*Supplied data*
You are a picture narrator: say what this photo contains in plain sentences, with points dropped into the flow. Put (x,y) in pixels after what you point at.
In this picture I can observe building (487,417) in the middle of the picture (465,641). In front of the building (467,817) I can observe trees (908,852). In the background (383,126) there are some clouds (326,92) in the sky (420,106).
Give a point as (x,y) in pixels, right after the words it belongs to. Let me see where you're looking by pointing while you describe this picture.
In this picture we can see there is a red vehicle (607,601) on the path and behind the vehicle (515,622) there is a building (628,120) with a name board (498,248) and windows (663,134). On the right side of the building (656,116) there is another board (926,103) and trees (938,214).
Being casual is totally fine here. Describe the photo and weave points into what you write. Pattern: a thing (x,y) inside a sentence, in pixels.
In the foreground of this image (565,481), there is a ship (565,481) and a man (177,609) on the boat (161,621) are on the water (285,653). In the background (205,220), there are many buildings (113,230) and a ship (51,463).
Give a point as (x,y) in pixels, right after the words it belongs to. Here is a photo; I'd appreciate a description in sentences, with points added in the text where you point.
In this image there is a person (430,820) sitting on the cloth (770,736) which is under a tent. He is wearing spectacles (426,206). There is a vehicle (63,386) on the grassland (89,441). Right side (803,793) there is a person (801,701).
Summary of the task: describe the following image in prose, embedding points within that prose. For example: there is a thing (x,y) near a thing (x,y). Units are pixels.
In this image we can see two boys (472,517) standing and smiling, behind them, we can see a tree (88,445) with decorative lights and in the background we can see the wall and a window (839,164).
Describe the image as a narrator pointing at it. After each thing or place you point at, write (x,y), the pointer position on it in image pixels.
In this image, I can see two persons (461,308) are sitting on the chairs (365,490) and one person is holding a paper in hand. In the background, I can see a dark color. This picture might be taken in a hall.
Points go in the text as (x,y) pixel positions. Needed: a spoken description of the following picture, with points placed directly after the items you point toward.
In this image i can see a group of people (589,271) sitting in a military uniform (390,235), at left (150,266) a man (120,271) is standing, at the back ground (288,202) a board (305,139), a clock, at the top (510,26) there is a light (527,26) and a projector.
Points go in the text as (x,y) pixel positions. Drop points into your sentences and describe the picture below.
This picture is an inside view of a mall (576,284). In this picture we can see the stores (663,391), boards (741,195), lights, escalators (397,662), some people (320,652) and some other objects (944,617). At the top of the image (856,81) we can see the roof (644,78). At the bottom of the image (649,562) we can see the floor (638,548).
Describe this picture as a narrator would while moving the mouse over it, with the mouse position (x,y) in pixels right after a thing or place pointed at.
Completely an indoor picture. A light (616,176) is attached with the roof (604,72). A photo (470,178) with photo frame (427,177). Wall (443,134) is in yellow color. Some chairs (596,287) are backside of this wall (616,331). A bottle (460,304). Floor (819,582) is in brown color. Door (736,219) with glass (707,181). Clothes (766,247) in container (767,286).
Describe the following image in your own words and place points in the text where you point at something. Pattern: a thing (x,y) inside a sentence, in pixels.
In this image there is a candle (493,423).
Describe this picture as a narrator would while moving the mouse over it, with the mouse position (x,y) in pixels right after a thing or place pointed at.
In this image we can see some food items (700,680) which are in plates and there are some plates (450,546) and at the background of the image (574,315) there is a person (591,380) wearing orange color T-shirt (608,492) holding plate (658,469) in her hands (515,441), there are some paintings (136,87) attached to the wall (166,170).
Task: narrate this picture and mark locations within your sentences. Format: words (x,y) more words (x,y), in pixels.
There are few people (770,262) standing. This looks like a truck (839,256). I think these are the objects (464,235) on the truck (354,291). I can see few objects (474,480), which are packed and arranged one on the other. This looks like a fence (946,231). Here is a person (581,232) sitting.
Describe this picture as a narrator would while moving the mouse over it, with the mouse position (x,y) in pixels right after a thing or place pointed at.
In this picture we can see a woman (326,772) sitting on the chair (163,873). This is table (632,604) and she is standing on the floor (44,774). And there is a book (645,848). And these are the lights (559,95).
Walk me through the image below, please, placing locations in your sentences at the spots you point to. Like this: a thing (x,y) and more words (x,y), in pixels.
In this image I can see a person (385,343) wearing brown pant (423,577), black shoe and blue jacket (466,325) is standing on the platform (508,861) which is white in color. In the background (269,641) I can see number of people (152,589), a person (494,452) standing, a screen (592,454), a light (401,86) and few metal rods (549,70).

*What needs to be done*
Retype all of the data exactly, so that nothing differs from what is given.

*Response to the task*
You are a picture narrator: say what this photo contains in plain sentences, with points dropped into the flow. Put (x,y) in pixels after what you point at.
In this picture I can observe building (487,417) in the middle of the picture (465,641). In front of the building (467,817) I can observe trees (908,852). In the background (383,126) there are some clouds (326,92) in the sky (420,106).
Give a point as (x,y) in pixels, right after the words it belongs to. Let me see where you're looking by pointing while you describe this picture.
In this picture we can see there is a red vehicle (607,601) on the path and behind the vehicle (515,622) there is a building (628,120) with a name board (498,248) and windows (663,134). On the right side of the building (656,116) there is another board (926,103) and trees (938,214).
Being casual is totally fine here. Describe the photo and weave points into what you write. Pattern: a thing (x,y) inside a sentence, in pixels.
In the foreground of this image (565,481), there is a ship (565,481) and a man (177,609) on the boat (161,621) are on the water (285,653). In the background (205,220), there are many buildings (113,230) and a ship (51,463).
Give a point as (x,y) in pixels, right after the words it belongs to. Here is a photo; I'd appreciate a description in sentences, with points added in the text where you point.
In this image there is a person (430,820) sitting on the cloth (770,736) which is under a tent. He is wearing spectacles (426,206). There is a vehicle (63,386) on the grassland (89,441). Right side (803,793) there is a person (801,701).
Summary of the task: describe the following image in prose, embedding points within that prose. For example: there is a thing (x,y) near a thing (x,y). Units are pixels.
In this image we can see two boys (472,517) standing and smiling, behind them, we can see a tree (88,445) with decorative lights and in the background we can see the wall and a window (839,164).
Describe the image as a narrator pointing at it. After each thing or place you point at, write (x,y), the pointer position on it in image pixels.
In this image, I can see two persons (461,308) are sitting on the chairs (365,490) and one person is holding a paper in hand. In the background, I can see a dark color. This picture might be taken in a hall.
Points go in the text as (x,y) pixel positions. Needed: a spoken description of the following picture, with points placed directly after the items you point toward.
In this image i can see a group of people (589,271) sitting in a military uniform (390,235), at left (150,266) a man (120,271) is standing, at the back ground (288,202) a board (305,139), a clock, at the top (510,26) there is a light (527,26) and a projector.
Points go in the text as (x,y) pixel positions. Drop points into your sentences and describe the picture below.
This picture is an inside view of a mall (576,284). In this picture we can see the stores (663,391), boards (741,195), lights, escalators (397,662), some people (320,652) and some other objects (944,617). At the top of the image (856,81) we can see the roof (644,78). At the bottom of the image (649,562) we can see the floor (638,548).
Describe this picture as a narrator would while moving the mouse over it, with the mouse position (x,y) in pixels right after a thing or place pointed at.
Completely an indoor picture. A light (616,176) is attached with the roof (604,72). A photo (470,178) with photo frame (427,177). Wall (443,134) is in yellow color. Some chairs (596,287) are backside of this wall (616,331). A bottle (460,304). Floor (819,582) is in brown color. Door (736,219) with glass (707,181). Clothes (766,247) in container (767,286).
Describe the following image in your own words and place points in the text where you point at something. Pattern: a thing (x,y) inside a sentence, in pixels.
In this image there is a candle (493,423).
Describe this picture as a narrator would while moving the mouse over it, with the mouse position (x,y) in pixels right after a thing or place pointed at.
In this image we can see some food items (700,680) which are in plates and there are some plates (450,546) and at the background of the image (574,315) there is a person (591,380) wearing orange color T-shirt (608,492) holding plate (658,469) in her hands (515,441), there are some paintings (136,87) attached to the wall (166,170).
Task: narrate this picture and mark locations within your sentences. Format: words (x,y) more words (x,y), in pixels.
There are few people (770,262) standing. This looks like a truck (839,256). I think these are the objects (464,235) on the truck (354,291). I can see few objects (474,480), which are packed and arranged one on the other. This looks like a fence (946,231). Here is a person (581,232) sitting.
Describe this picture as a narrator would while moving the mouse over it, with the mouse position (x,y) in pixels right after a thing or place pointed at.
In this picture we can see a woman (326,772) sitting on the chair (163,873). This is table (632,604) and she is standing on the floor (44,774). And there is a book (645,848). And these are the lights (559,95).
Walk me through the image below, please, placing locations in your sentences at the spots you point to. Like this: a thing (x,y) and more words (x,y), in pixels.
In this image I can see a person (385,343) wearing brown pant (423,577), black shoe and blue jacket (466,325) is standing on the platform (508,861) which is white in color. In the background (269,641) I can see number of people (152,589), a person (494,452) standing, a screen (592,454), a light (401,86) and few metal rods (549,70).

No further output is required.